O princípio do amor Biden foi buscar no filósofo das passagens entre o divino e o humano, que o aponta como motor dos relacionamentos humanos, nos âmbitos terreno e sagrado. As cidades divina e humana não são pontos extremos de exclusão. Estão conectadas porque o amor é o fundamento da humanidade e de sua relação com a divindade, que encaminha em direção ao outro, ao diferente: impulso da adesão humana a um projeto social e político, que tem na troca sua configuração essencial. Essa relação de reciprocidade não se limita aos interesses humanos e à satisfação de desejos imediatos, contingentes. A presença do divino reforça e reconfigura essa relação, levando‑a a uma transcendência capaz de fixar objetivos melhores e mais nobres para a vida comum, assim como de resolver conflitos, por meio do acolhimento de todas as vozes, a inclusão verdadeiramente de todos.
Por coincidência, recentemente, outro líder político notável contemporâneo, o Papa Francisco também lembrou Agostinho, ao citar Hannah Arendt, sua leitora e intérprete. O amor, nessa leitura, aparece como elemento que dá liga à convivência humana, no percurso de sua redenção. Os seres humanos se buscam para realizar juntos objetivos que não alcançariam na solidão.
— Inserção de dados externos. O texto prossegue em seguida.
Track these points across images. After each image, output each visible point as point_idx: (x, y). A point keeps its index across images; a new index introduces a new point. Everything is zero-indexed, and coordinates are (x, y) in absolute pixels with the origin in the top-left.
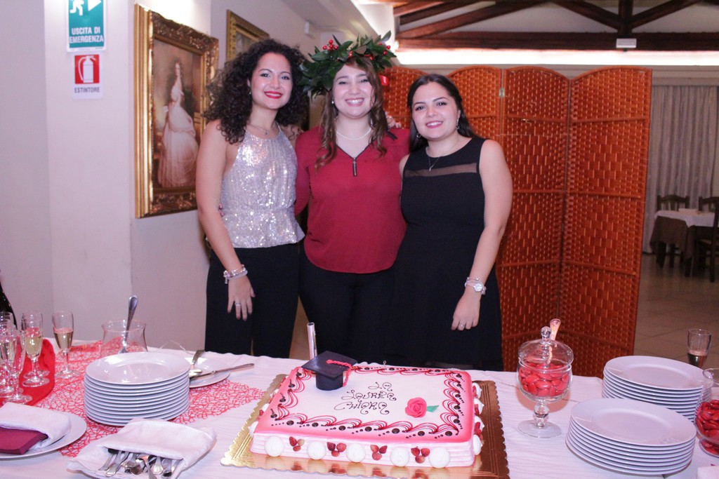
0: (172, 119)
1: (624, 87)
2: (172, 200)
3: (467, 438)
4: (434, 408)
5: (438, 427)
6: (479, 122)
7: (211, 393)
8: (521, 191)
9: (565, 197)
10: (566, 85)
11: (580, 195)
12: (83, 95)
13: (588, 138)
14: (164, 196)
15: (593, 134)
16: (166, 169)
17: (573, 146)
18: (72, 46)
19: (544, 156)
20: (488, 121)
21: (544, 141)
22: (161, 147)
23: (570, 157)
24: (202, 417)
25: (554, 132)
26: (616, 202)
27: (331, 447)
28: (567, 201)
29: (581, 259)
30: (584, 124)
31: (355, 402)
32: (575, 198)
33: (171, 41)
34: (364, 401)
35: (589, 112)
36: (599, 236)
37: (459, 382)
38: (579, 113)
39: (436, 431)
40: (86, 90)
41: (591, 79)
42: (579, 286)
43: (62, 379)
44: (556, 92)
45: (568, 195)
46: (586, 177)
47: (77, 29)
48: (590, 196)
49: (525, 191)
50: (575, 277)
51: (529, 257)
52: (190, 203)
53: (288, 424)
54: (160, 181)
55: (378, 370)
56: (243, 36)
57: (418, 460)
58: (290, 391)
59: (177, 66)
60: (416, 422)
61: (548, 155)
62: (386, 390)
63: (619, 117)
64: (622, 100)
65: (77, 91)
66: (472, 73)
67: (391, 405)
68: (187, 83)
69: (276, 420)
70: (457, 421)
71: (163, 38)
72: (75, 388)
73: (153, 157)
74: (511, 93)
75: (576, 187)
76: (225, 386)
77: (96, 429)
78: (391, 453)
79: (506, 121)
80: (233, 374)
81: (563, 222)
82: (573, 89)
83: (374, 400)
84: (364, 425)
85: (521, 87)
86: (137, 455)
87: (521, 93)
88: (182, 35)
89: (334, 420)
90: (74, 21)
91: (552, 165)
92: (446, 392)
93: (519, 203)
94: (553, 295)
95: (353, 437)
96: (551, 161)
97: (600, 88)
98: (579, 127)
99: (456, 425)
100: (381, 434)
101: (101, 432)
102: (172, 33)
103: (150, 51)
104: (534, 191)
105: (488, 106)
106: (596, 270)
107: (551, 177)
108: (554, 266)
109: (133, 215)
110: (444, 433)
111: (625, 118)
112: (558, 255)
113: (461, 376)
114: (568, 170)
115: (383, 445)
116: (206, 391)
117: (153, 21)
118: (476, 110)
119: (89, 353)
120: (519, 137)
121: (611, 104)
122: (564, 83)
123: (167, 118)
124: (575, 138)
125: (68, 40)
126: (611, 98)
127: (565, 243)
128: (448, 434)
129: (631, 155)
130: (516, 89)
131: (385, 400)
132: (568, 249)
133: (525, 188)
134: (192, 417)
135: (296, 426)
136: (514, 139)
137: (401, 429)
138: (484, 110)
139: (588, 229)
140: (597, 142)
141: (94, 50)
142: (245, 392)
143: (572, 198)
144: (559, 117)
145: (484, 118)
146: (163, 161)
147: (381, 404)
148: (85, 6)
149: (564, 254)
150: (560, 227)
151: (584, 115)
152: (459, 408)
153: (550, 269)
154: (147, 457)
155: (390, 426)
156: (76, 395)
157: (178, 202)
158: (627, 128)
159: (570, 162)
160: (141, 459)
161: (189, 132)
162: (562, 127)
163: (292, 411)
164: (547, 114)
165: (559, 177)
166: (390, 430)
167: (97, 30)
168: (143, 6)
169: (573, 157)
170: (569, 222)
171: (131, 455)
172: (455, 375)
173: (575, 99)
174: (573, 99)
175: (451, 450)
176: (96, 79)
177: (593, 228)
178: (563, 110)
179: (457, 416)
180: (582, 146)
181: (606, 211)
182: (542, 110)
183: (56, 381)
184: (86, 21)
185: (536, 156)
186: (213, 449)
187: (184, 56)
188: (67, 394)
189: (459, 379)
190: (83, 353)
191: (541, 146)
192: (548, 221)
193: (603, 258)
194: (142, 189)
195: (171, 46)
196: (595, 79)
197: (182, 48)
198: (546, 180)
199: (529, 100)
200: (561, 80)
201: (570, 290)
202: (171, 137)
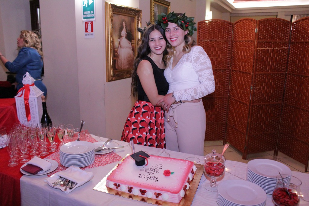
0: (121, 44)
2: (122, 74)
6: (247, 43)
8: (264, 73)
9: (286, 75)
11: (293, 75)
12: (88, 37)
13: (298, 49)
14: (118, 73)
15: (301, 48)
16: (119, 62)
17: (291, 53)
18: (84, 18)
19: (276, 57)
20: (250, 43)
21: (277, 51)
22: (117, 55)
25: (282, 46)
28: (287, 77)
29: (291, 103)
30: (297, 43)
32: (291, 76)
35: (299, 38)
36: (299, 94)
38: (295, 38)
40: (89, 35)
41: (301, 23)
42: (289, 114)
44: (284, 28)
45: (288, 74)
46: (296, 67)
47: (86, 12)
48: (297, 75)
50: (288, 110)
51: (267, 101)
52: (129, 75)
54: (116, 67)
56: (158, 5)
59: (124, 23)
61: (278, 57)
65: (86, 35)
66: (245, 21)
68: (128, 29)
71: (117, 13)
73: (113, 59)
74: (261, 30)
75: (291, 71)
79: (258, 43)
85: (266, 27)
88: (125, 11)
90: (85, 9)
91: (280, 61)
93: (263, 78)
94: (278, 117)
97: (305, 26)
98: (294, 44)
102: (120, 10)
103: (111, 19)
104: (271, 73)
105: (251, 36)
106: (297, 108)
107: (280, 66)
108: (279, 105)
109: (106, 81)
112: (281, 100)
114: (288, 64)
117: (112, 7)
118: (246, 37)
120: (264, 49)
122: (289, 24)
123: (119, 43)
124: (292, 49)
125: (83, 16)
127: (285, 95)
130: (263, 28)
132: (286, 98)
133: (266, 72)
136: (262, 50)
138: (249, 38)
139: (295, 90)
140: (302, 52)
141: (91, 20)
143: (289, 76)
144: (285, 40)
145: (249, 41)
146: (118, 60)
148: (88, 3)
151: (297, 39)
153: (277, 106)
154: (68, 181)
157: (124, 75)
159: (289, 60)
161: (129, 48)
162: (287, 44)
164: (279, 39)
165: (284, 66)
167: (92, 12)
168: (108, 2)
169: (291, 58)
174: (292, 31)
176: (92, 31)
177: (297, 90)
180: (295, 53)
181: (303, 83)
182: (276, 37)
184: (88, 9)
185: (272, 57)
187: (127, 19)
191: (275, 53)
192: (277, 86)
193: (301, 103)
194: (108, 71)
195: (121, 16)
196: (303, 22)
197: (126, 16)
198: (277, 68)
199: (270, 33)
200: (287, 23)
201: (286, 115)
202: (121, 50)
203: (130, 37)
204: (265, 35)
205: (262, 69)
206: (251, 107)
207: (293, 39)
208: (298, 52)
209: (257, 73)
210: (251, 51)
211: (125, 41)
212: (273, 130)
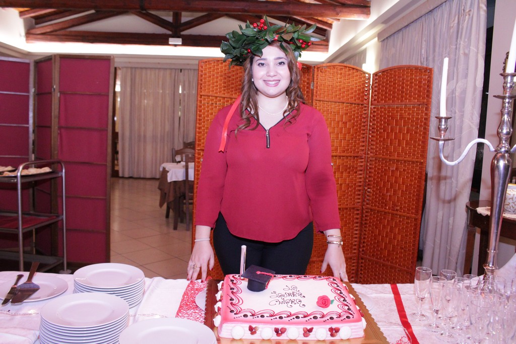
3: (360, 320)
4: (332, 302)
5: (340, 314)
27: (277, 331)
31: (281, 300)
34: (285, 298)
37: (337, 284)
39: (340, 316)
53: (244, 316)
57: (332, 335)
58: (233, 292)
60: (325, 311)
62: (295, 291)
67: (304, 301)
69: (235, 314)
70: (349, 309)
78: (316, 332)
83: (292, 298)
84: (294, 315)
89: (273, 312)
92: (333, 290)
95: (289, 323)
99: (350, 311)
100: (307, 320)
110: (345, 317)
113: (335, 280)
115: (310, 327)
128: (348, 318)
135: (250, 318)
137: (319, 316)
147: (297, 301)
152: (346, 301)
155: (310, 315)
163: (242, 307)
166: (312, 317)
172: (331, 279)
175: (352, 328)
179: (347, 306)
189: (335, 282)
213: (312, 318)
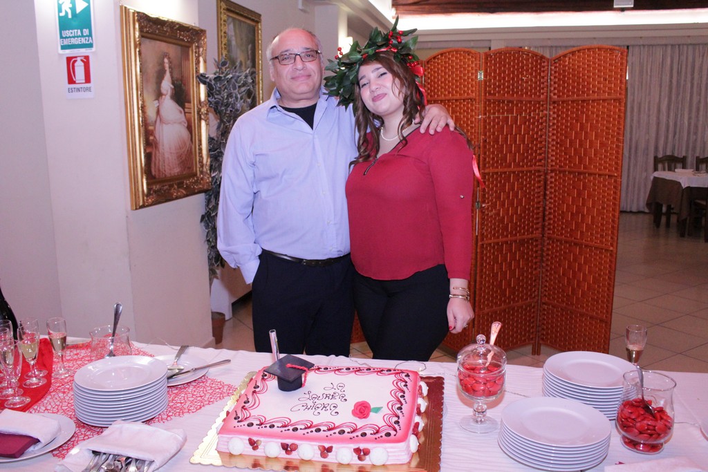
0: (162, 112)
1: (601, 66)
2: (167, 189)
3: (404, 438)
4: (378, 410)
5: (379, 428)
6: (460, 103)
7: (190, 390)
8: (501, 170)
9: (546, 174)
10: (546, 64)
11: (560, 172)
12: (76, 95)
13: (567, 116)
14: (158, 186)
15: (572, 113)
16: (159, 160)
17: (554, 124)
18: (63, 47)
19: (524, 135)
20: (468, 103)
21: (525, 121)
22: (153, 140)
23: (550, 134)
24: (179, 415)
25: (535, 110)
26: (594, 179)
27: (285, 447)
28: (549, 177)
29: (562, 234)
30: (563, 102)
31: (310, 403)
32: (556, 175)
33: (158, 37)
34: (318, 402)
35: (568, 91)
36: (578, 212)
37: (406, 382)
38: (559, 91)
39: (378, 432)
41: (569, 59)
42: (560, 259)
43: (57, 378)
44: (536, 71)
45: (549, 172)
46: (566, 154)
47: (67, 31)
49: (505, 170)
50: (557, 251)
51: (511, 233)
52: (184, 192)
53: (248, 425)
54: (153, 173)
55: (335, 370)
56: (234, 19)
57: (360, 458)
58: (254, 392)
59: (166, 60)
60: (360, 423)
61: (528, 134)
62: (339, 391)
63: (596, 96)
64: (599, 80)
65: (70, 91)
66: (453, 56)
67: (341, 406)
68: (175, 76)
69: (239, 422)
70: (397, 422)
71: (150, 35)
72: (68, 389)
73: (145, 150)
74: (490, 75)
75: (556, 163)
76: (203, 382)
77: (84, 430)
78: (336, 452)
79: (485, 103)
80: (212, 370)
81: (545, 198)
82: (553, 68)
83: (327, 401)
84: (315, 426)
85: (500, 68)
86: (116, 457)
87: (500, 75)
88: (169, 30)
89: (289, 421)
90: (64, 24)
91: (532, 143)
92: (393, 392)
93: (501, 182)
94: (536, 269)
95: (303, 438)
96: (532, 139)
97: (579, 67)
98: (558, 105)
99: (396, 426)
100: (329, 435)
101: (89, 433)
102: (159, 29)
103: (138, 50)
104: (515, 169)
105: (468, 89)
106: (576, 244)
107: (532, 154)
108: (537, 241)
109: (129, 208)
110: (383, 434)
111: (602, 97)
112: (540, 229)
113: (409, 376)
114: (549, 148)
115: (330, 445)
116: (185, 388)
117: (138, 20)
118: (456, 92)
119: (83, 351)
120: (498, 118)
121: (589, 83)
122: (544, 62)
123: (158, 112)
124: (555, 116)
125: (59, 42)
126: (589, 77)
127: (547, 218)
128: (387, 435)
129: (608, 134)
130: (495, 72)
131: (337, 401)
132: (549, 224)
133: (505, 167)
134: (169, 416)
135: (255, 427)
136: (494, 120)
137: (347, 430)
138: (464, 92)
139: (568, 205)
140: (576, 121)
141: (83, 52)
142: (220, 388)
143: (553, 174)
144: (540, 96)
145: (464, 100)
146: (155, 154)
147: (332, 406)
148: (73, 9)
149: (546, 229)
150: (541, 203)
151: (564, 94)
152: (402, 409)
153: (532, 243)
154: (124, 459)
155: (338, 427)
156: (69, 395)
157: (172, 191)
158: (604, 107)
159: (550, 140)
160: (119, 461)
161: (180, 123)
162: (542, 105)
163: (254, 412)
164: (526, 93)
165: (540, 154)
166: (337, 431)
167: (86, 32)
168: (128, 7)
169: (553, 134)
170: (551, 198)
171: (111, 456)
172: (404, 375)
173: (555, 77)
174: (552, 78)
175: (389, 450)
176: (88, 80)
177: (573, 204)
178: (543, 89)
179: (398, 417)
180: (562, 124)
181: (584, 188)
182: (522, 90)
183: (53, 381)
184: (75, 23)
185: (516, 135)
186: (185, 447)
187: (172, 50)
188: (61, 395)
189: (406, 379)
190: (78, 351)
191: (521, 125)
192: (530, 198)
193: (582, 232)
194: (136, 183)
195: (158, 42)
196: (573, 58)
197: (170, 43)
198: (527, 157)
199: (509, 81)
200: (541, 60)
201: (552, 263)
202: (162, 130)
203: (181, 96)
204: (499, 86)
205: (497, 162)
206: (478, 250)
207: (555, 94)
208: (567, 121)
209: (487, 171)
210: (472, 122)
211: (169, 107)
212: (527, 299)
213: (337, 433)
Essa aproximação não é mero contrato para concretizar desejos exclusivos. Exige a presença e o cuidado de todos, da comunidade humana, verdadeiro sentido da comunicação e da construção de bens, valores e projetos comuns. Há um bem maior, que é indicado por uma paixão que vai além do egoísmo, e que une a humanidade, vencendo os desafios das divergências e das dificuldades da condição humana.
Nos vários discursos da cerimônia de posse, além da crítica severa aos atos de vandalismo contra o Capitólio, ressaltou-se a potência do esforço coletivo, calcado no amor dos valores compartilhados, uma energia capaz de vencer ilusões e mentiras.
A invasão insana e brutal dos bárbaros da democracia de seus símbolos apontava para uma era de obscurantismo. Talvez encontre resposta, esperança e remédio na mensagem firme da união e do amor, na superação do fanatismo que, sabemos, pode ser capaz de travar o processo civilizacional de busca da felicidade.